The JCC also noted the claimant made an ore tenus motion that the date of accident be amended to conform to the evidence. The JCC denied the motion and found that no disability was established for the date of accident of January 10, 2014, and this was the date which the Employer/Carrier defended the claim on.  The JCC concluded he could not amend the date of accident pled in a Petition for Benefits without prejudicing the rights of the Employer/Carrier.


Victoria Rosso v.
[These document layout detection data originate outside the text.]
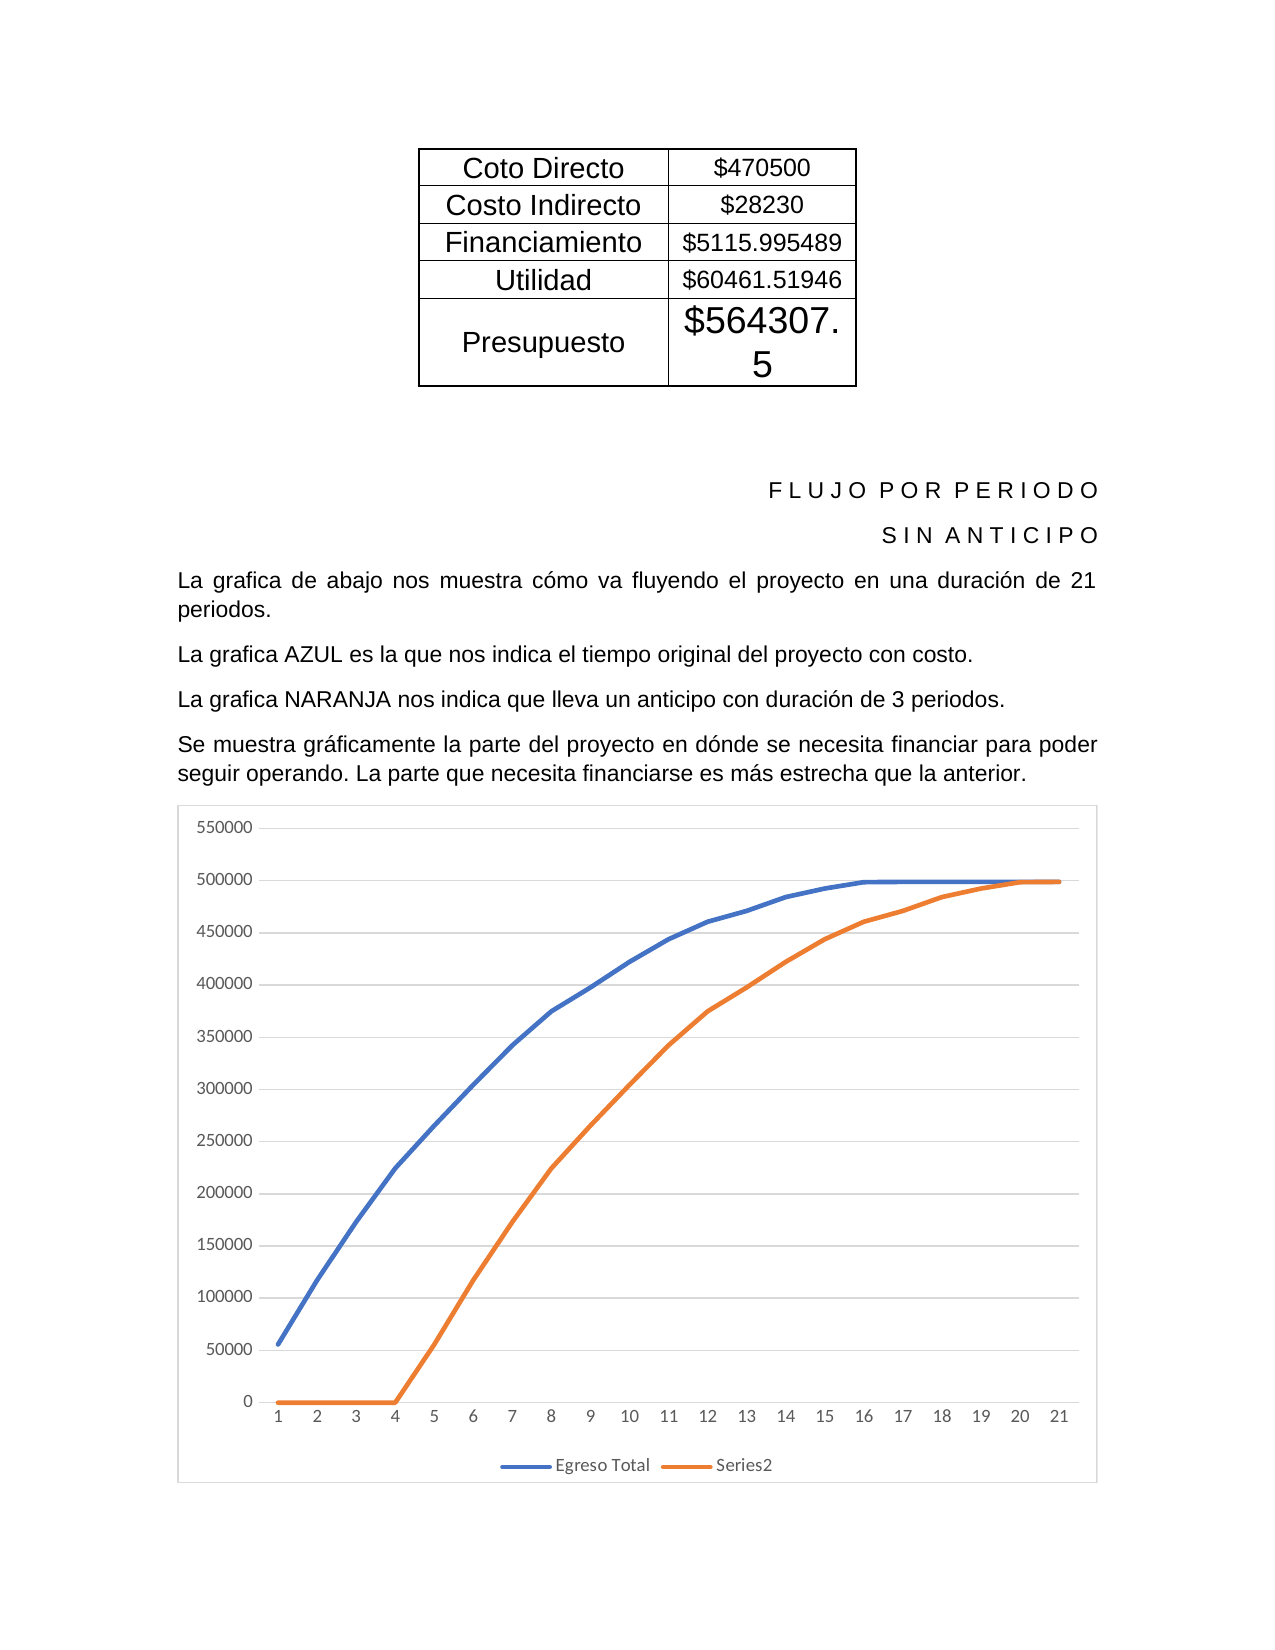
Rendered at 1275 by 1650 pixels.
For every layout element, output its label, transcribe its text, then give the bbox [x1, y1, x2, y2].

table_cell Financiamiento [420, 224, 668, 260]
table_cell $28230 [669, 186, 855, 223]
table_cell $564307.5 [669, 299, 855, 385]
text Se muestra gráficamente la parte del proyecto en dónde se necesita financiar para poder seguir operando. La parte que necesita financiarse es más estrecha que la anterior. [177, 731, 1098, 786]
text La grafica AZUL es la que nos indica el tiempo original del proyecto con costo. [177, 641, 1098, 667]
table_cell Costo Indirecto [420, 186, 668, 223]
table_cell Utilidad [420, 261, 668, 298]
table_cell $60461.51946 [669, 261, 855, 298]
table_header $470500 [669, 150, 855, 185]
table_cell $5115.995489 [669, 224, 855, 260]
text La grafica de abajo nos muestra cómo va fluyendo el proyecto en una duración de 21 periodos. [177, 567, 1098, 622]
text F L U J O P O R P E R I O D O [177, 477, 1098, 503]
table_cell Presupuesto [420, 299, 668, 385]
text La grafica NARANJA nos indica que lleva un anticipo con duración de 3 periodos. [177, 686, 1098, 712]
table_header Coto Directo [420, 150, 668, 185]
text S I N A N T I C I P O [177, 522, 1098, 549]
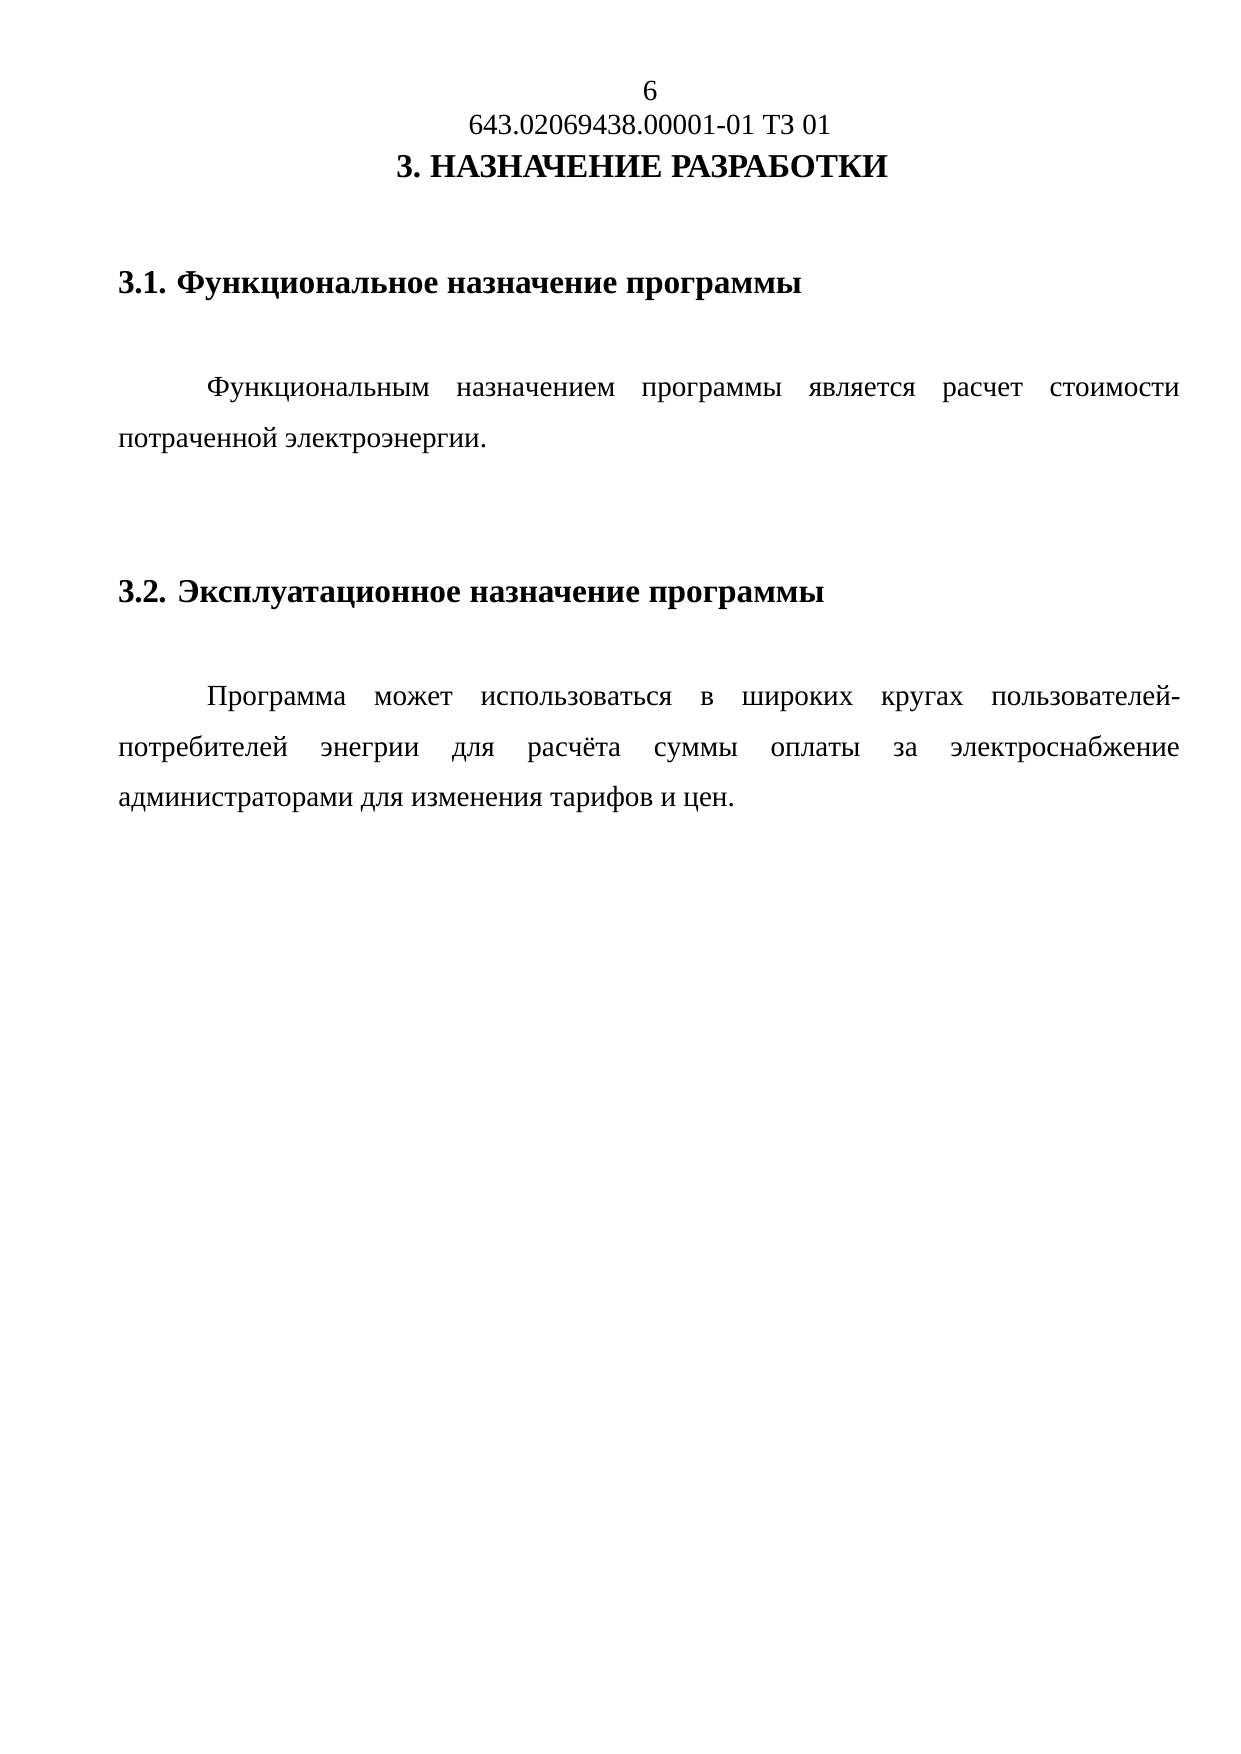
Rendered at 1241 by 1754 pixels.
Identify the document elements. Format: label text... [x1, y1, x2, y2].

text Программа может использоваться в широких кругах пользователей-потребителей энегрии для расчёта суммы оплаты за электроснабжение администраторами для изменения тарифов и цен. [118, 678, 1181, 813]
subtitle НАЗНАЧЕНИЕ РАЗРАБОТКИ [396, 147, 1228, 185]
subtitle Эксплуатационное назначение программы [118, 572, 1228, 610]
subtitle Функциональное назначение программы [118, 263, 1228, 301]
text Функциональным назначением программы является расчет стоимости потраченной электроэнергии. [118, 369, 1179, 454]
AT&T Corp., AT&T Communications/Sedgwick CMS

JCC Hogan; Ft. Lauderdale District; Order Date: June 28, 2016

OJCC Case: 02-053101GBH; D/A: 2/10/1989

Claimant’s Counsel: Richard B. Berman

Employer/Carrier’s Counsel: Thaddeus A. Harrell and Cheryl L. Wilke

Briefly: HOME RENOVATIONS; ATTENDANT CARE; LAWN SERVICE – JCC Hogan denied the claim for home renovations, but granted the claim for attendant care and lawn service pursuant to the opinions of Dr. Gayles, the authorized pain management physician, and Dr. Mortenesen, the authorized psychologist.

Summary: The JCC denied the claim for home renovations, including ramp access in all exit/entry areas, outdoor motion sensor lighting, kitchen pull-down shelves and slide-out drawers, a kitchen stove with controls on front, widening the doorways to allow mobility for a scooter/wheelchair, smooth flooring, an ADA-approved handicapped commode with side bars, portable bidet, and wheelchair-accessible vanity, and found the evidence did not support a finding that these claims are medically necessary. The JCC noted that the need for these benefits was not clearly established based upon the totality of medical evidence.

The JCC awarded attendant care benefits pursuant to the testimony of Dr. Gayles, the authorized pain management physician, and found attendant care was medically necessary for at least four hours a day to assist the claimant with showering, bathing, dressing, laundry, grocery shopping, meal prep, long distance transportation, and house cleaning. The JCC also found the claimant’s treating psychologist, Dr. Mortensen, testified that having assistance with keeping her home clean would help the claimant improve her compensable depression and anxiety conditions.

The JCC also awarded the claim for lawn service based upon the opinion of psychologist Dr. Mortensen, that the claimant’s inability to maintain her yard makes her feel depressed and anxious. The JCC noted that Dr. Mortenesen opined that if the claimant received help maintaining her yard, her issues with depression, anxiety, and low self-esteem would improve.  The JCC distinguished the facts of the present case from the case law authority submitted by the Employer/Carrier reflecting that lawn care service is not medically necessary.